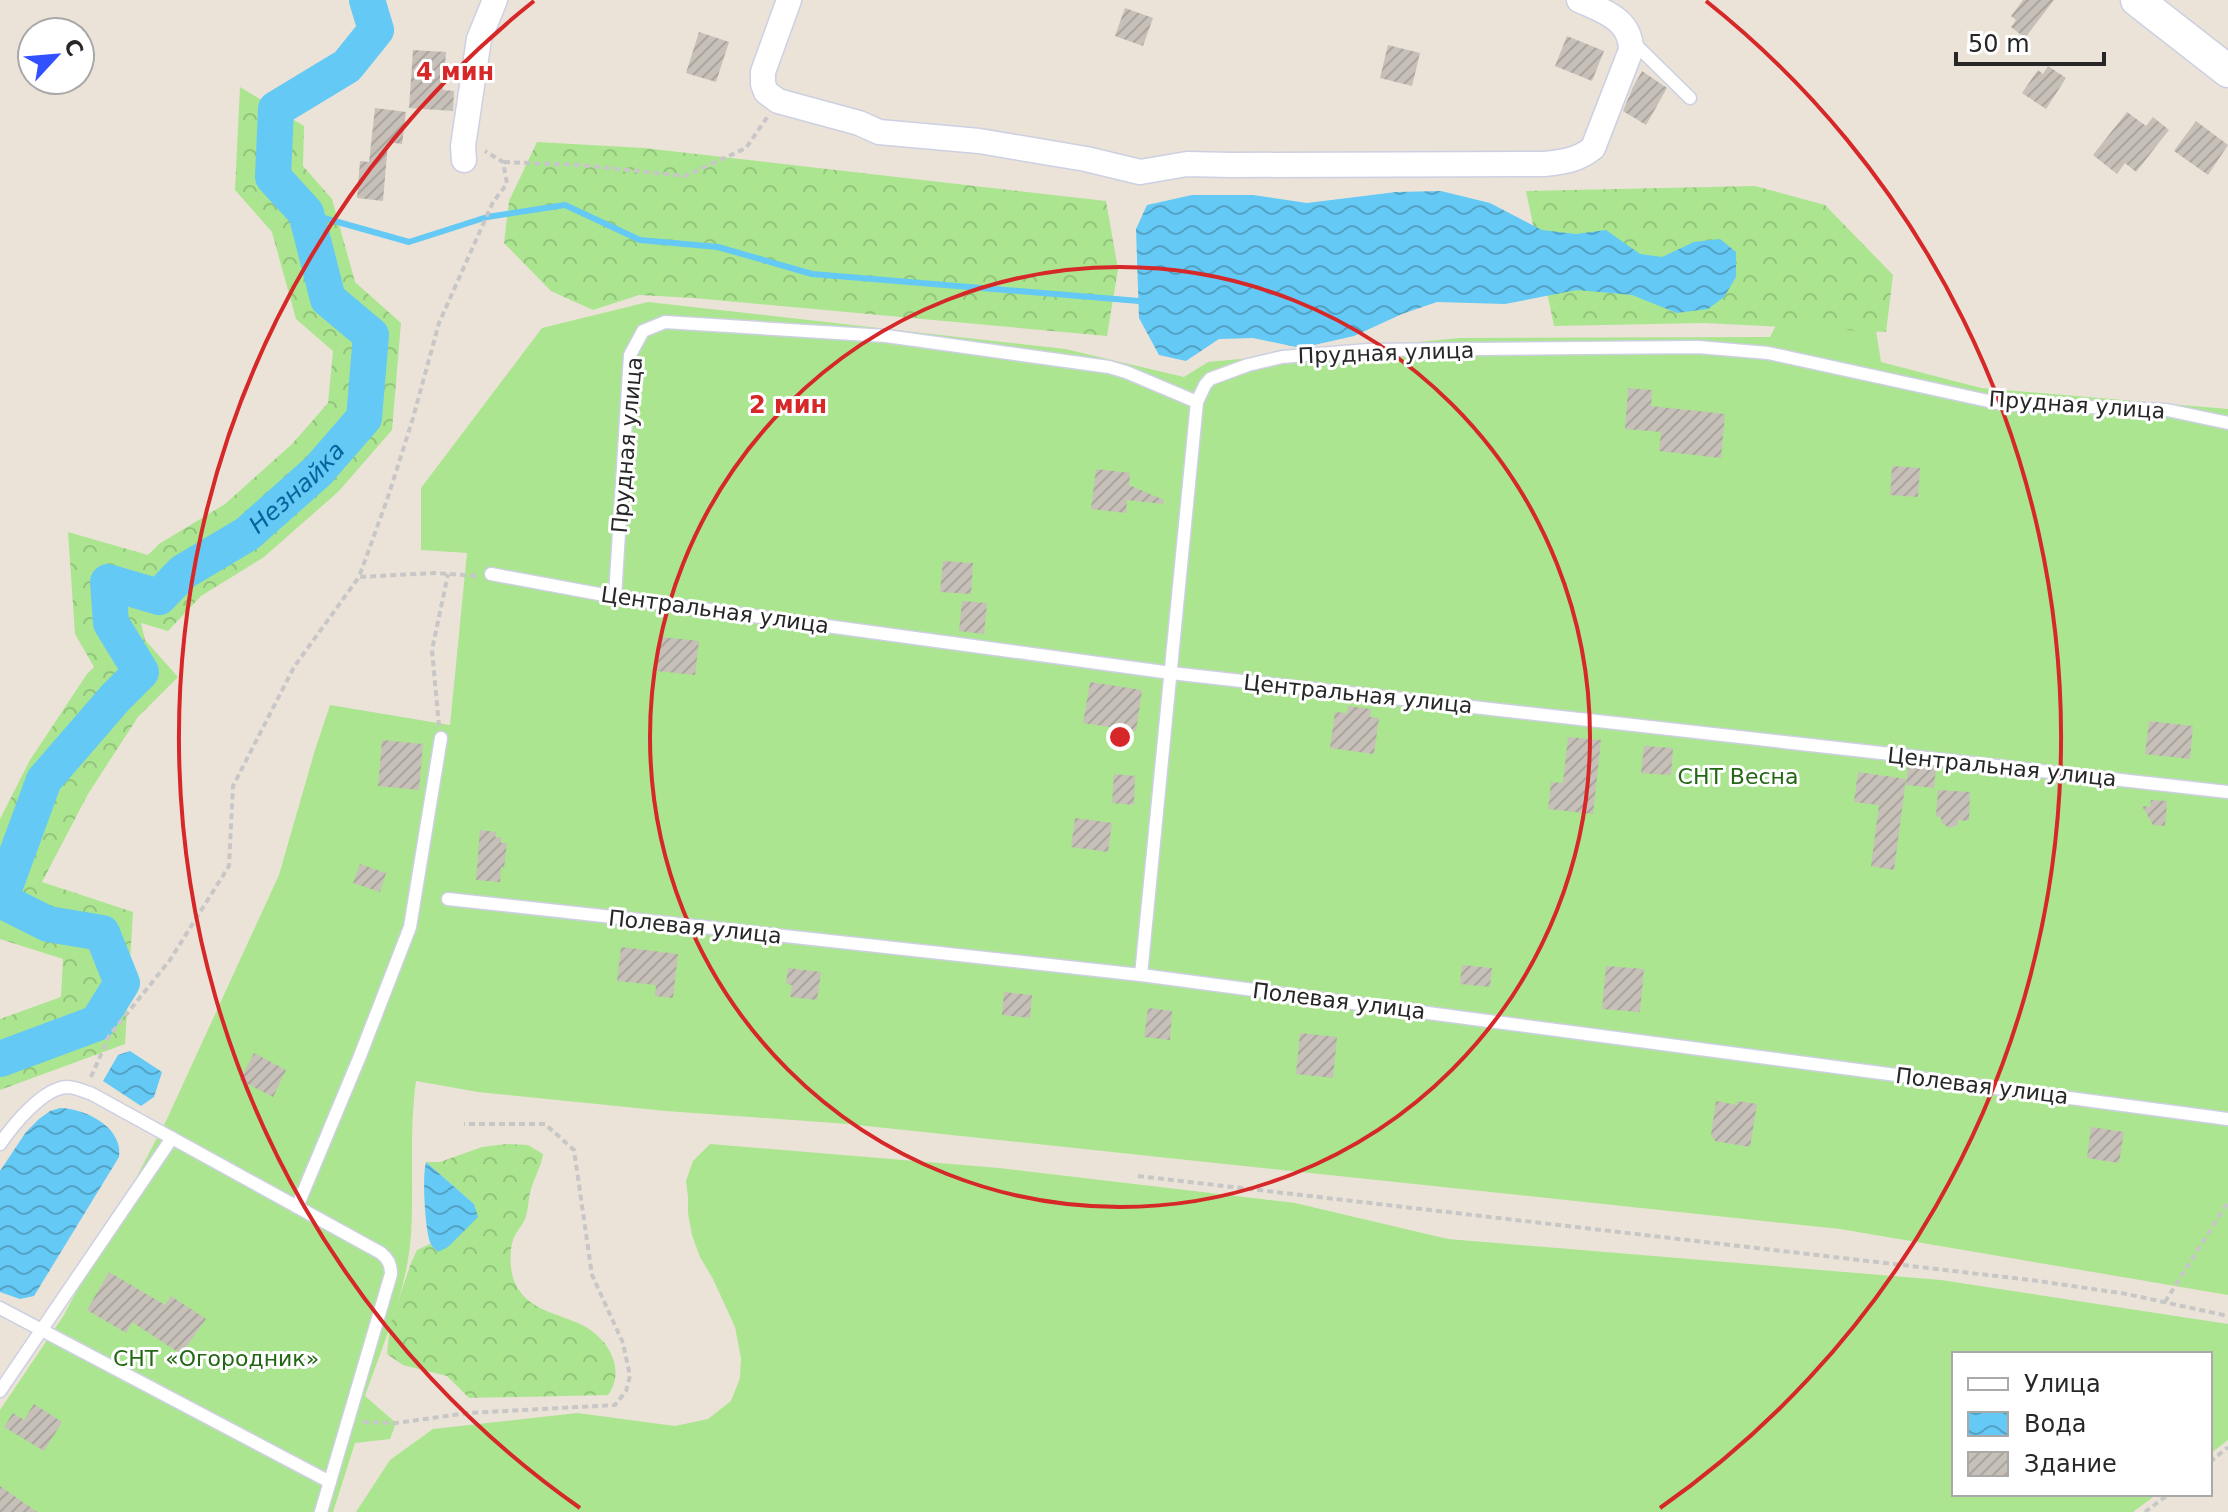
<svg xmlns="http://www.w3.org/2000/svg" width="2228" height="1512" font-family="'DejaVu Sans',sans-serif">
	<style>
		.grass { fill: #abe590 }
		.forest { fill: url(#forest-crowns) }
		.water { fill: url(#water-waves) }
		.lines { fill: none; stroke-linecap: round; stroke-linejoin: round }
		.stream { stroke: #64c9f4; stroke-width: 6 }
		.river { stroke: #64c9f4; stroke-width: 36 }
		.building { fill: url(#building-hatch) }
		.lane-casing { stroke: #cdd0e2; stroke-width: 15 }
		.street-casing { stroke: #cdd0e2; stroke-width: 27 }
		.secondary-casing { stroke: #cdd0e2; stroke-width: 35 }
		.path { stroke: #c7c7c7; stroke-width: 4; stroke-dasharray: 6 4; stroke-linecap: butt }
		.lane { stroke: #fff; stroke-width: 12 }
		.street { stroke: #fff; stroke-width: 24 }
		.secondary { stroke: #fff; stroke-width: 32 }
		.ring { fill: none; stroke: #d62828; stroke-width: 4 }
		.labels { text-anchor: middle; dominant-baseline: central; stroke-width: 6; stroke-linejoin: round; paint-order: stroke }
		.street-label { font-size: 22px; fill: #272727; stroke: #fff }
		.park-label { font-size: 22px; fill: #236715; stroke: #fff }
		.water-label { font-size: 24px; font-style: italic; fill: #06649d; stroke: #fff }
		.centre { fill: #d62828; stroke: #fff; stroke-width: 4 }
		.ring-label { font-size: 24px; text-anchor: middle; font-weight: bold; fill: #d62828; stroke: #fff; stroke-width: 6; stroke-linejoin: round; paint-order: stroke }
	</style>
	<defs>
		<pattern id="forest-crowns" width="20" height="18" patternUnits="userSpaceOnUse" patternTransform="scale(2)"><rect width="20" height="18" fill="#abe590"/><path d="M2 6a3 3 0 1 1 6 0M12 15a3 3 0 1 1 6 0" fill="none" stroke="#93c47c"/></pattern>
		<pattern id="water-waves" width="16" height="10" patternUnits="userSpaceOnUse" patternTransform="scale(2)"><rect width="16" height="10" fill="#64c9f4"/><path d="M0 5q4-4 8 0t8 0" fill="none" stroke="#52a3c6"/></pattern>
		<pattern id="building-hatch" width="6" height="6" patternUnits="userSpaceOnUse" patternTransform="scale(2)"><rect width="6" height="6" fill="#c6c0b8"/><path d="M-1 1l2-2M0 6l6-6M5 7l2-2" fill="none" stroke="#aaa59e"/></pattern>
	</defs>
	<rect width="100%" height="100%" fill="#ebe3d8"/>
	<g class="grass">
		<path d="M1824,233L1862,242L1881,362L1981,388L2228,409V1295L1840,1229L848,1124L666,1111L478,1092L416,1081C409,1132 414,1184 411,1235C407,1291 383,1344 365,1396L396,1423L390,1439L355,1443L333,1512H0V1410L64,1315L167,1119L279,875L315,750L330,705L450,725L467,553L421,550V488L542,328L648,302L1065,349L1184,377L1208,362L1460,338L1770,337Z"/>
		<polygon points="710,1144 999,1168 1295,1203 1448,1239 1941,1280 2228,1324 2228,1440 2210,1454 2210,1354 1954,1354 1954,1494 2157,1494 2133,1512 356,1512 390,1460 433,1429 577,1413 675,1426 708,1419 731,1401 740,1378 741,1358 735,1327 713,1279 700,1257 692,1235 688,1213 688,1197 686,1181 693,1161"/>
	</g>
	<g class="forest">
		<polygon points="240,87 304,126 303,166 332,199 355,282 401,323 392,430 339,491 264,557 201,596 168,631 141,623 145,640 178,677 138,717 88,794 42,882 133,912 125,1044 0,1090 0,1019 61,997 63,959 0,939 0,819 30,760 87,674 94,667 75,634 68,532 148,555 159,544 225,504 292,444 328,403 333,351 296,319 272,232 235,190"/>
		<polygon points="537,142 644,148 1106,201 1118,269 1107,336 694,298 639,295 593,310 551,291 504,243 509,201"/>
		<polygon points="1755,186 1825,205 1893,275 1886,332 1704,323 1554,326 1526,191"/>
		<path d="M506,1144L528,1145L543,1154C541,1167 535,1176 531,1189C528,1198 529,1209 525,1219C522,1226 515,1233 513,1240C509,1252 510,1272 515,1283C528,1311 558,1313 582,1325C607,1337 627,1369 608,1395L469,1398L447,1376L403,1365L387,1354L390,1325L411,1263L417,1250L430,1244L438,1252L474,1204L426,1162H440L482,1147Z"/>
	</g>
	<g class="water">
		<polygon points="1441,191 1490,203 1542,230 1576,234 1606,230 1640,254 1662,257 1694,242 1720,239 1736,252 1736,277 1724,297 1708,309 1677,313 1632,295 1577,290 1505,304 1437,302 1402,314 1354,336 1301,348 1253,338 1219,339 1186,361 1159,355 1139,318 1136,229 1147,205 1192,195 1253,195 1307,203 1396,192"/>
		<polygon points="130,1051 162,1072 154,1097 141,1106 103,1081 118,1055"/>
		<path d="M60,1108C86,1109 123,1127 119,1157L34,1296L20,1299L0,1292V1171L26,1132L39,1119L50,1111Z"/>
		<path d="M426,1162L474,1204L478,1217L448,1247L438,1252C435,1249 431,1246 430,1242C425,1228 422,1176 426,1162Z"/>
	</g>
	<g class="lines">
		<polyline class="stream" points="306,213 409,242 487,217 565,205 640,240 718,247 812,274 1139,301"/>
		<g class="river">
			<path id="s1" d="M0,900L44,780L115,698L141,672L111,623L108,582L159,597L183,572L247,534L318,471L364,418L371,335L328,299L306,213L273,177L276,109L347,66L376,30L367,0"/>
			<polyline points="0,900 48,924 102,933 122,983 97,1023 0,1059"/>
		</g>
	</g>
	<g class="building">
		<polygon points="2023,0 2054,0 2025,38 2011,27 2016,20 2011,16"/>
		<polygon points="1125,8 1153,18 1143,46 1115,36"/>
		<polygon points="699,32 729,42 716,82 686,73"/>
		<polygon points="1567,36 1604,51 1592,81 1555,66"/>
		<polygon points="1388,45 1420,53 1412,86 1380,78"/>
		<polygon points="413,50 446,52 443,90 454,91 453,111 409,108"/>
		<polygon points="2048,66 2066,78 2046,109 2022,93 2038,70 2043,74"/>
		<polygon points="1642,71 1667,88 1646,125 1623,111 1633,87"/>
		<polygon points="375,108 406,112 402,144 388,142 383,201 357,198 360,161 369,162"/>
		<polygon points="2127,112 2146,126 2153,117 2169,130 2136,172 2125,163 2117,174 2093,155"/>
		<polygon points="2196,121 2228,145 2208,175 2174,151"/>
		<polygon points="1628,388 1652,390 1651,406 1725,414 1721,458 1659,451 1661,432 1625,429"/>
		<polygon points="1892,466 1920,468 1918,497 1890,495"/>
		<polygon points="1096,469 1130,473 1129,485 1164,500 1163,504 1127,500 1126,513 1091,509"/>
		<polygon points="943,561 973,563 971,594 940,592"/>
		<polygon points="962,601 987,603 984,634 959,631"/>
		<polygon points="661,637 699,641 695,675 657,671"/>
		<polygon points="1090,682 1142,690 1136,731 1083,723"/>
		<polygon points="1348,706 1371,709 1370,717 1379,718 1374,754 1330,748 1335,712 1347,713"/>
		<polygon points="2149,721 2193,726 2190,759 2145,754"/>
		<polygon points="1568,737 1601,740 1593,814 1548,809 1551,782 1563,783"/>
		<polygon points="382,740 423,744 419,790 378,786"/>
		<polygon points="1644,746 1673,748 1671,775 1641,773"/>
		<polygon points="1908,765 1936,768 1934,788 1906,785"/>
		<polygon points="1858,772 1906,779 1894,870 1871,866 1879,805 1854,802"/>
		<polygon points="1114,774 1135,776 1134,805 1112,803"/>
		<polygon points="1938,790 1970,792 1969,821 1958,820 1958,825 1949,828 1942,823 1941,818 1936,816"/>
		<polygon points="2151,800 2167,801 2165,826 2153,825 2142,806 2150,807"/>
		<polygon points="1075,818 1112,823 1108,852 1071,847"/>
		<polygon points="480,830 496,832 495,837 501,837 501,843 507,843 504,868 501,867 500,882 476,880"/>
		<polygon points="360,864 386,873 380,892 353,883"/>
		<polygon points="621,947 678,954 673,998 655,996 656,985 617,981"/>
		<polygon points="1462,965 1492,968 1490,987 1460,984"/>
		<polygon points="1606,966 1644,969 1640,1012 1602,1009"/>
		<polygon points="788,968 821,972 817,1000 790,997 792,985 786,984"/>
		<polygon points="1004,992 1032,995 1030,1018 1002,1015"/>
		<polygon points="1148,1008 1172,1011 1170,1040 1144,1037"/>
		<polygon points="1300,1033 1337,1037 1333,1078 1296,1074"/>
		<polygon points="254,1053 286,1070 273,1097 240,1080"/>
		<polygon points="1716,1101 1737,1105 1737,1101 1757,1104 1750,1147 1715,1141 1711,1135"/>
		<polygon points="2091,1127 2124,1132 2119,1163 2087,1158"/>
		<polygon points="109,1272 165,1305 171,1296 206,1319 181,1354 132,1322 126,1333 87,1310"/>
		<polygon points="34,1404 62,1422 44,1451 4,1427 13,1413 24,1420"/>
		<polygon points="0,1486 37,1512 0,1512"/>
	</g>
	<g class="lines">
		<defs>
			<g id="lane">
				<polyline points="1633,42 1690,98"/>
				<polyline points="491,574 615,597 1171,673 2228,792"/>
				<polyline points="615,597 630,355 643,331 665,322 886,336 1109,367 1126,372 1197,402"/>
				<polyline points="448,899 1141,975 2228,1119"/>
				<polyline points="1141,975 1197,402 1205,385 1210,379 1248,365 1282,357 1368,350 1698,347 1768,353 2002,404 2167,410 2228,423"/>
				<path d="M0,1144C13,1125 43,1088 67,1087C75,1087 84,1091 92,1094L381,1253C388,1259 391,1264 391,1274L321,1512"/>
				<polyline points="297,1207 360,1056 410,927 441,738"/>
				<polyline points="0,1308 330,1482"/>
				<polyline points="0,1391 172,1138"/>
			</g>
			<g id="street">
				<path d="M789,0L763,72V84L766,92L778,101L859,123L879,132L979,141L1086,159L1140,172L1187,164L1232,165L1544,164C1564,162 1578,160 1593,148L1631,50C1631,19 1603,11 1579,0"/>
				<polyline points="464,160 463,146 479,39 495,0"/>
			</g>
			<polyline id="secondary" points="2137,0 2228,71"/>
		</defs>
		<use href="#lane" class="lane-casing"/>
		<use href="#street" class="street-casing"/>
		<use href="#secondary" class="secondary-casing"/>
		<g class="path">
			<polyline points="504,162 580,165 685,176 746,148 768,116"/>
			<polyline points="476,576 435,573 359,577 388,497 413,418 439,323 493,202 507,184 503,162 485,151"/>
			<polyline points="439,726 432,650 448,574"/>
			<polyline points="91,1077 109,1036 170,960 229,866 233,786 294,667 359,577"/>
			<polyline points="1138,1176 2031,1280 2127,1294 2228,1316"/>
			<polyline points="2165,1302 2228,1202"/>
			<polyline points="363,1422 396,1423 468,1413 615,1405 626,1391 630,1376 623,1343 592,1275 574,1150 545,1124 464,1124"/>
			<polyline points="2210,1462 2228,1447"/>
			<polyline points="2145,1512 2169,1494"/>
		</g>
		<use href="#lane" class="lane"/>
		<use href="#street" class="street"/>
		<use href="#secondary" class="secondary"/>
	</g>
	<g class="ring">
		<circle cx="1120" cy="737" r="470"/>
		<path d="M580 1508A941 941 0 0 1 534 1M1706 1A941 941 0 0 1 1660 1508"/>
	</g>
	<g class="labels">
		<g class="street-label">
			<text transform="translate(1386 353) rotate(-2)">Прудная улица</text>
			<text transform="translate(2077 405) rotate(4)">Прудная улица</text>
			<text transform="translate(627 445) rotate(-85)">Прудная улица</text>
			<text transform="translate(715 610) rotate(8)">Центральная улица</text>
			<text transform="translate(1358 694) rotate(6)">Центральная улица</text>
			<text transform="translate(2002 767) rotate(6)">Центральная улица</text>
			<text transform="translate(695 927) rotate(6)">Полевая улица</text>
			<text transform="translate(1339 1001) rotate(7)">Полевая улица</text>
			<text transform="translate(1982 1086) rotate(7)">Полевая улица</text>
		</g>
		<g class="park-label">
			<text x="1738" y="776">СНТ Весна</text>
			<text x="216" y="1358">СНТ «Огородник»</text>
		</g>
		<g class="water-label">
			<text stroke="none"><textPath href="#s1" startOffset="602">Незнайка</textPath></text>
		</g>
	</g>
	<circle cx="1120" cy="737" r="12" class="centre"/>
	<g class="ring-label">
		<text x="455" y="80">4 мин</text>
		<text x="788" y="413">2 мин</text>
	</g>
	<rect x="1952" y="1352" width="260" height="144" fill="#ffffff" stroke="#a9a9a9" stroke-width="2"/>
	<rect x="1968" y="1378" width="40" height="12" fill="#ffffff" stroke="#a9a9a9" stroke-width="2"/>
	<text x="2024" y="1392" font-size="24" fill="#272727">Улица</text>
	<rect x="1968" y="1412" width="40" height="24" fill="url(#water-waves)" stroke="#a9a9a9" stroke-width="2"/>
	<text x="2024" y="1432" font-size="24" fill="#272727">Вода</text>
	<rect x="1968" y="1452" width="40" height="24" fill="url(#building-hatch)" stroke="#a9a9a9" stroke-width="2"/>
	<text x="2024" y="1472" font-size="24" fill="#272727">Здание</text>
	<g transform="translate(56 56) rotate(64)"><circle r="38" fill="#ffffff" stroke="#a9a9a9" stroke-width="2"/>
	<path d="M0-6L14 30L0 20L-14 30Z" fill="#3150ff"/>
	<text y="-12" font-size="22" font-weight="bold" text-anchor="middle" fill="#272727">С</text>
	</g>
	<path d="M1956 52v12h148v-12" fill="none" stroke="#272727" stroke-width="4"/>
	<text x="1968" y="52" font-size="24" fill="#272727" stroke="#ffffff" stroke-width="6" paint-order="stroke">50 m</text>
</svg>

-*-*-

The answer is the run of lines above from the line containing "#cdd0e2; stroke-width: 27" through the line containing "#fff; stroke-width: 12", copied exactly and alone.

◆ Task solution
		.street-casing { stroke: #cdd0e2; stroke-width: 27 }
		.secondary-casing { stroke: #cdd0e2; stroke-width: 35 }
		.path { stroke: #c7c7c7; stroke-width: 4; stroke-dasharray: 6 4; stroke-linecap: butt }
		.lane { stroke: #fff; stroke-width: 12 }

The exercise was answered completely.